1. the meaning of love

1.3K 150 55
                                    

Mata gadis itu sudah seperti jeruk nipis yang diperas habis-habisan. Wajahnya kusam, rambutnya berantakan, air matanya tidak berhenti berderai. Suaranya lirih, sesekali ia sesenggukan, menarik nafas dengan lemah, lalu membuangnya perlahan bersamaan dengan air mati pilu yang terus berhamburan dari balik mata sipitnya. Gadis itu sedang berada di titik terhampanya selama ia hidup 16 tahun di dunia ini.
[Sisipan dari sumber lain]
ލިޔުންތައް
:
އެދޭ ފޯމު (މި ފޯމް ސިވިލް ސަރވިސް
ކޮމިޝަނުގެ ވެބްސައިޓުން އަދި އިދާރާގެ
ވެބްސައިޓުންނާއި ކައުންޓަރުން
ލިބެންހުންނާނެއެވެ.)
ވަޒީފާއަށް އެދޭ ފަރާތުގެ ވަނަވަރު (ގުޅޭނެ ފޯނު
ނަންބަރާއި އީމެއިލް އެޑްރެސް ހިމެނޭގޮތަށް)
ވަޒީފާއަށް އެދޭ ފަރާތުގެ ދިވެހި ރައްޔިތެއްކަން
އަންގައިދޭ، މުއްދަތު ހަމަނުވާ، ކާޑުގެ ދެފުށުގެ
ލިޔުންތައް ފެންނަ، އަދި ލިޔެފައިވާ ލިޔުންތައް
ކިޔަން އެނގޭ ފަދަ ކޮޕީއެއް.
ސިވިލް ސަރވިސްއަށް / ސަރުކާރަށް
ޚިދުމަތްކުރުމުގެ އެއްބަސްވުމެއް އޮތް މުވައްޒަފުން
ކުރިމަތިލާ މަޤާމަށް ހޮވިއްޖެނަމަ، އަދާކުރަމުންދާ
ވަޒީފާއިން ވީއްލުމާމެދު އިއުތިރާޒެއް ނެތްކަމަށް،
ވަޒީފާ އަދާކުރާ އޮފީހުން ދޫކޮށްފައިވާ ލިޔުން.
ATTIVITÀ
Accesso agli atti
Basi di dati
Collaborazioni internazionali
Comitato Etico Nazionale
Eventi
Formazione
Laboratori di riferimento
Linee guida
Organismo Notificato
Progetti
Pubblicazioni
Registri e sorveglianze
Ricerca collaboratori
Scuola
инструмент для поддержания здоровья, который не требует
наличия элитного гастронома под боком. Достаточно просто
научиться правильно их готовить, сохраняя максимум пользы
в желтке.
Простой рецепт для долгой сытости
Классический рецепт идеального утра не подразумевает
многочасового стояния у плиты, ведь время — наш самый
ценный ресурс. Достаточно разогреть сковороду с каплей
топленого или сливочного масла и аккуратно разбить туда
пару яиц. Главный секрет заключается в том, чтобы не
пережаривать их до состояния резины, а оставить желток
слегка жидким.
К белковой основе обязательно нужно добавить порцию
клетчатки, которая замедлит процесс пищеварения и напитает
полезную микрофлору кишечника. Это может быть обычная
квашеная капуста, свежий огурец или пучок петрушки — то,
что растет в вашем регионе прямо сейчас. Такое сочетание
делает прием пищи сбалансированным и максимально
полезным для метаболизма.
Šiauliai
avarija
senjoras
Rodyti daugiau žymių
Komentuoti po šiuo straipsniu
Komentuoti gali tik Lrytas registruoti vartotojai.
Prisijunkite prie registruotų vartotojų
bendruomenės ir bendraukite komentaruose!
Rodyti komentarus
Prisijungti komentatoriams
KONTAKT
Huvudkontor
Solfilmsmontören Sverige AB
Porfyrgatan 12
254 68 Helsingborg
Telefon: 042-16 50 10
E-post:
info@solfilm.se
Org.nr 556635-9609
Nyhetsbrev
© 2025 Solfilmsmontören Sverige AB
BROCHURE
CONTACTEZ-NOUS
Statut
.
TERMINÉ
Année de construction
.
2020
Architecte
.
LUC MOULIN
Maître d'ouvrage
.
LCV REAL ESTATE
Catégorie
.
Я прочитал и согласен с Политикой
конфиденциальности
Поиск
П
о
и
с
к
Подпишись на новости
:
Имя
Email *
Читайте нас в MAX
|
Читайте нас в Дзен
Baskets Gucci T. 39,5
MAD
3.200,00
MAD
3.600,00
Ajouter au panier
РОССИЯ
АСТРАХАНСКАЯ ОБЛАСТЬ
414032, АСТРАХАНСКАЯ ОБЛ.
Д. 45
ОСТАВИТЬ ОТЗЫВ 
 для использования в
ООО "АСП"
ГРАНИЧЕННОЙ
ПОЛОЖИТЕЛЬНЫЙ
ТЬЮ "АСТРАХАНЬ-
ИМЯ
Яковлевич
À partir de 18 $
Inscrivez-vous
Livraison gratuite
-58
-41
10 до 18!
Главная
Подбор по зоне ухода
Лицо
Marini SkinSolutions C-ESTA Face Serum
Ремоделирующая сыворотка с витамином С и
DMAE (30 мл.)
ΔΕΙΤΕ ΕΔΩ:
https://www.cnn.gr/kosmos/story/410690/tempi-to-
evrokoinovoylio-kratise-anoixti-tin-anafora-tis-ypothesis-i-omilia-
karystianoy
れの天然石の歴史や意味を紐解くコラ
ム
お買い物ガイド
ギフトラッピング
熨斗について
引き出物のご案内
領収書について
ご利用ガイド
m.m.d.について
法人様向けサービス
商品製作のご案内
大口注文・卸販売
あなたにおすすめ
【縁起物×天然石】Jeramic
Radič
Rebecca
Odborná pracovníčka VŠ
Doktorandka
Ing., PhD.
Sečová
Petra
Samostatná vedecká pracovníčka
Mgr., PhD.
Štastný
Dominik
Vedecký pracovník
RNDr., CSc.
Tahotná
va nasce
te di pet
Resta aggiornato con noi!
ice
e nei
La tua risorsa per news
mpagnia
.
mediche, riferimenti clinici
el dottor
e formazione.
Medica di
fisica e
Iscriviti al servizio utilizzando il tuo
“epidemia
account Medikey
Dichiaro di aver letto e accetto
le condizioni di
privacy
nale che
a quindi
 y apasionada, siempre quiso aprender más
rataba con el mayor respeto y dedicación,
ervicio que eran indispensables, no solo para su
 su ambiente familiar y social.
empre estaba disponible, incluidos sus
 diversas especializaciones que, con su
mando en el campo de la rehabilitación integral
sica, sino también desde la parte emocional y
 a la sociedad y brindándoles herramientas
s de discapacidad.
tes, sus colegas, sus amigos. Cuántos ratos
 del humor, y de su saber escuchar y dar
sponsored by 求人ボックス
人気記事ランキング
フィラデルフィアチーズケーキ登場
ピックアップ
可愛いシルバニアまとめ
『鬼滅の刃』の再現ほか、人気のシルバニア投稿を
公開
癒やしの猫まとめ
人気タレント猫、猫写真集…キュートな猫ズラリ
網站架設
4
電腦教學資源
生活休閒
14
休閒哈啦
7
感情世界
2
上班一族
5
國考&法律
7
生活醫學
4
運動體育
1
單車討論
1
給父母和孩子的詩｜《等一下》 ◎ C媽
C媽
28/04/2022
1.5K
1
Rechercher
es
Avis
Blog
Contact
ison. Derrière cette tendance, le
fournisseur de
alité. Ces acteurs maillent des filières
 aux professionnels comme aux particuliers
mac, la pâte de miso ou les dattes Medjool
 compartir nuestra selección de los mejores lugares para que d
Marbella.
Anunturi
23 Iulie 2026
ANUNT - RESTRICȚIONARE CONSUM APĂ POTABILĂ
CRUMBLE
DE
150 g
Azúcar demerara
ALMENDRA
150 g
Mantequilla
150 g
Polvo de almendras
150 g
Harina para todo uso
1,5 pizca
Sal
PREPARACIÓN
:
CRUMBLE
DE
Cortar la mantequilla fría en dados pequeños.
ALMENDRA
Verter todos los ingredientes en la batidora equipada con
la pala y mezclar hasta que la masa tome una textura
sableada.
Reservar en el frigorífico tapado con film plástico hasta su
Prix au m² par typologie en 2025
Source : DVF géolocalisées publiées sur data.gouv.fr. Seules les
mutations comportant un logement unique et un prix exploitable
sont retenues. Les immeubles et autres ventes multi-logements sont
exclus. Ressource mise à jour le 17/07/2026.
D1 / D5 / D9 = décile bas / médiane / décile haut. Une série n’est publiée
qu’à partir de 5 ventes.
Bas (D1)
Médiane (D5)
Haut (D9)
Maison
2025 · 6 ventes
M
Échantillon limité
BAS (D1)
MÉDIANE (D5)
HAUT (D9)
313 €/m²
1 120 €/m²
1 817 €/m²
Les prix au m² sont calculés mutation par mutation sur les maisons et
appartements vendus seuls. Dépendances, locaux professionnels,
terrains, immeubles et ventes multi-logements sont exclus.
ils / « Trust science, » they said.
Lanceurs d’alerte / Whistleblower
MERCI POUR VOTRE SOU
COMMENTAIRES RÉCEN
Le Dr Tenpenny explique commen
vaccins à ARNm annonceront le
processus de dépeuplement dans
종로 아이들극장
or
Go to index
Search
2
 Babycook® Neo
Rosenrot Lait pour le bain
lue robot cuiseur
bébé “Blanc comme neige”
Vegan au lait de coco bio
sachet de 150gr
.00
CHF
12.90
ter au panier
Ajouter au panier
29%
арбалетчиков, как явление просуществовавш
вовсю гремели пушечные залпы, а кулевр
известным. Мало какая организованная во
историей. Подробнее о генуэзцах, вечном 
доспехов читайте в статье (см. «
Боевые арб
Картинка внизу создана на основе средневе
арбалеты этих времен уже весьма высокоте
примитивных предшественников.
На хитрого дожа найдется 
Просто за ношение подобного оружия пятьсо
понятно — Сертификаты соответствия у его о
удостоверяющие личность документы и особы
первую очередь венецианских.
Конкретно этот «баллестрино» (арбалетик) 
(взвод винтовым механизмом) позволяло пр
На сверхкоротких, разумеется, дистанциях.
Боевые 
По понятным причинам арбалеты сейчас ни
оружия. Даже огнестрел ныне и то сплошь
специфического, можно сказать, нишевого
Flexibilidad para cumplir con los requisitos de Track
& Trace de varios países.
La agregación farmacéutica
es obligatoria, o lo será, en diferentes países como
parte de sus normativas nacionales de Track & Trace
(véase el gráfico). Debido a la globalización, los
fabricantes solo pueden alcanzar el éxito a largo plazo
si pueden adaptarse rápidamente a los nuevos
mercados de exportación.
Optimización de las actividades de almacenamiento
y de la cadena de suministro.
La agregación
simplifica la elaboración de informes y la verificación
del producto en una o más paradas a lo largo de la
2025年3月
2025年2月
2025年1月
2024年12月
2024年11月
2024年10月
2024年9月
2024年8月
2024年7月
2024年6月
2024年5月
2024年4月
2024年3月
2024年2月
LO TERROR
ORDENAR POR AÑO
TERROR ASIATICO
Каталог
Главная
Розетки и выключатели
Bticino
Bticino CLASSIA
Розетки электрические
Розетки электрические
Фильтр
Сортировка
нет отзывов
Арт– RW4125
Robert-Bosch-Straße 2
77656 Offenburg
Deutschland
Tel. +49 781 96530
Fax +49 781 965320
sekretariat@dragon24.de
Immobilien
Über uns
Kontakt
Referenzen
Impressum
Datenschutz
"Vrill, lo udah nangis tiga jam lebih." Ujar seorang gadis berpakaian seragam SMA sembari menyentuh lembut lengan gadis yang sedang menangis itu.

Vrill menelan salivanya dengan susah payah. Mulutnya mulai terbuka. "Shill----" ia langsung terbatuk. Suaranya parau, hidungnya tersumbat karena sudah penuh oleh cairan yang menghambat pernafasannya.

"Nih, minum dulu." Shilla menyodorkan botol air mineral kepada gadis yang tengah rapuh itu. Tanpa sepatah katapun, Vrill langsung meneguk air mineral itu sampai habis.

"Udah lah, Vrill, lo tinggal di rumah gue aja. Jadi lo gaperlu denger bokap nyokap lo tiap hari bertengkar terus." Shilla meyakinkan sahabatnya itu dengan tatapan tegasnya.

Vrill menunduk lemah. Ia tidak pernah membayangkan bahwa keluarganya yang penuh dengan cinta kasih akan berujung semenyedihkan saat ini. Jangankan membayangkan, berfikir bahwa Papanya akan meninggalkan Mamanya saja tidak pernah.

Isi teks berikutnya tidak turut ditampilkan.